Data provided –
-.-.-

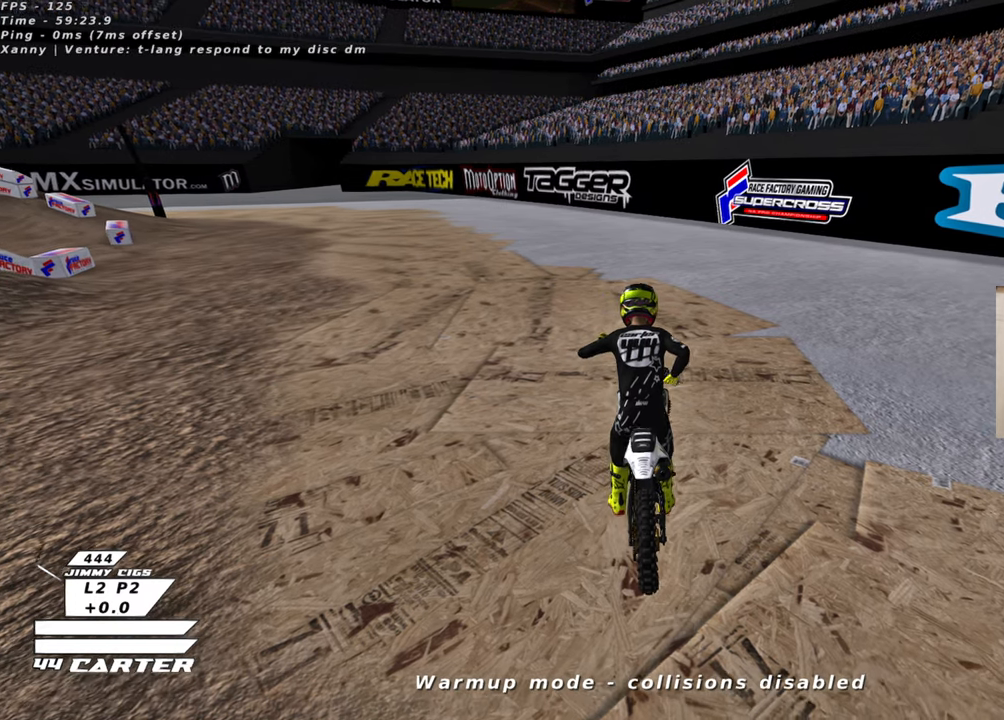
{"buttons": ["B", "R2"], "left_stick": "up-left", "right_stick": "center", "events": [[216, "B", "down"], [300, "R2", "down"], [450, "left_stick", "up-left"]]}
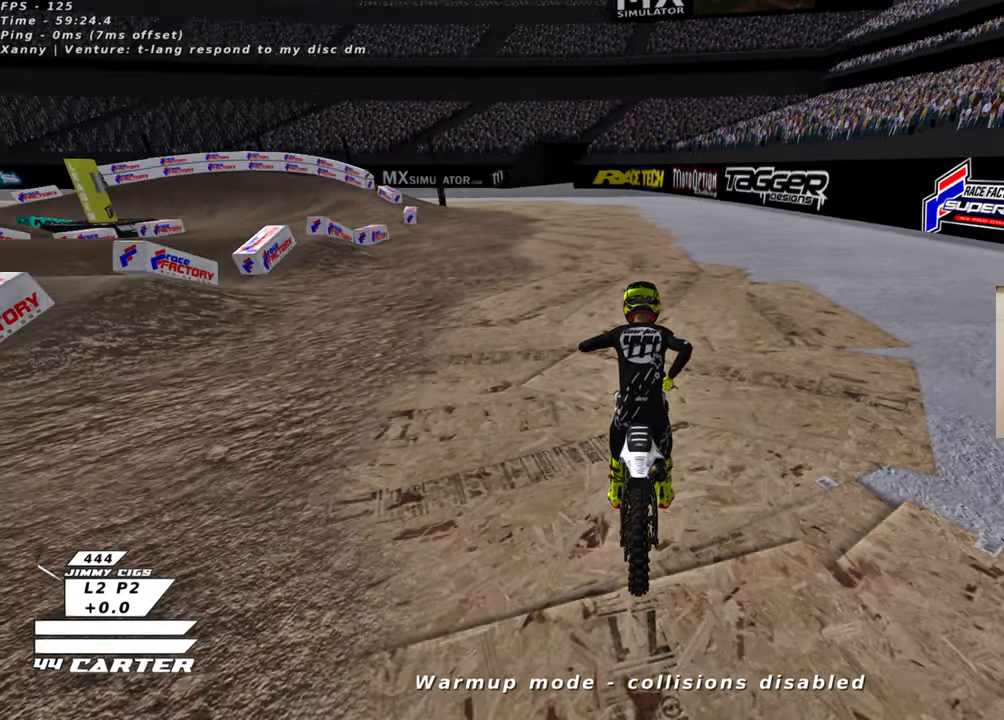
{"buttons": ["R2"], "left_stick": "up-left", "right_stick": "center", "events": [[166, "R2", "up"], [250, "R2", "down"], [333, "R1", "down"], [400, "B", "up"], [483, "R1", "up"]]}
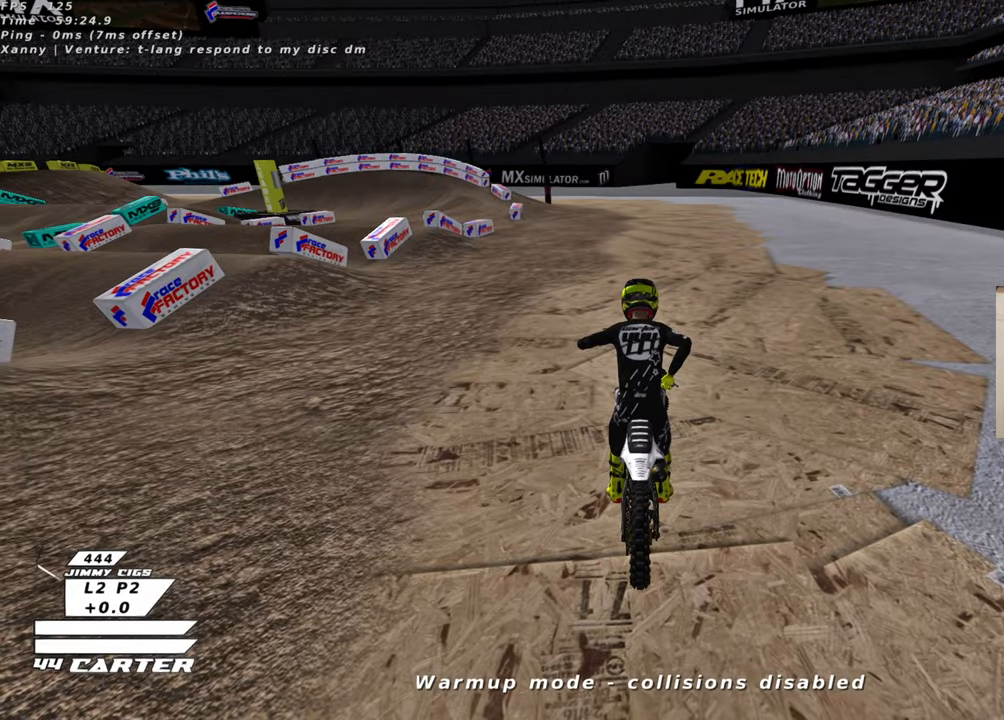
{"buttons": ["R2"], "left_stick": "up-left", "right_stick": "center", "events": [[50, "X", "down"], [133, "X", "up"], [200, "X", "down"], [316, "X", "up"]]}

-.-.-

What needs to be done – Once the pictures are set aside, transcribe the remaining lines above exactly.

Your solution –
{"buttons": ["B", "R2"], "left_stick": "up-left", "right_stick": "center", "events": [[216, "B", "down"], [300, "R2", "down"], [450, "left_stick", "up-left"]]}
{"buttons": ["R2"], "left_stick": "up-left", "right_stick": "center", "events": [[166, "R2", "up"], [250, "R2", "down"], [333, "R1", "down"], [400, "B", "up"], [483, "R1", "up"]]}
{"buttons": ["R2"], "left_stick": "up-left", "right_stick": "center", "events": [[50, "X", "down"], [133, "X", "up"], [200, "X", "down"], [316, "X", "up"]]}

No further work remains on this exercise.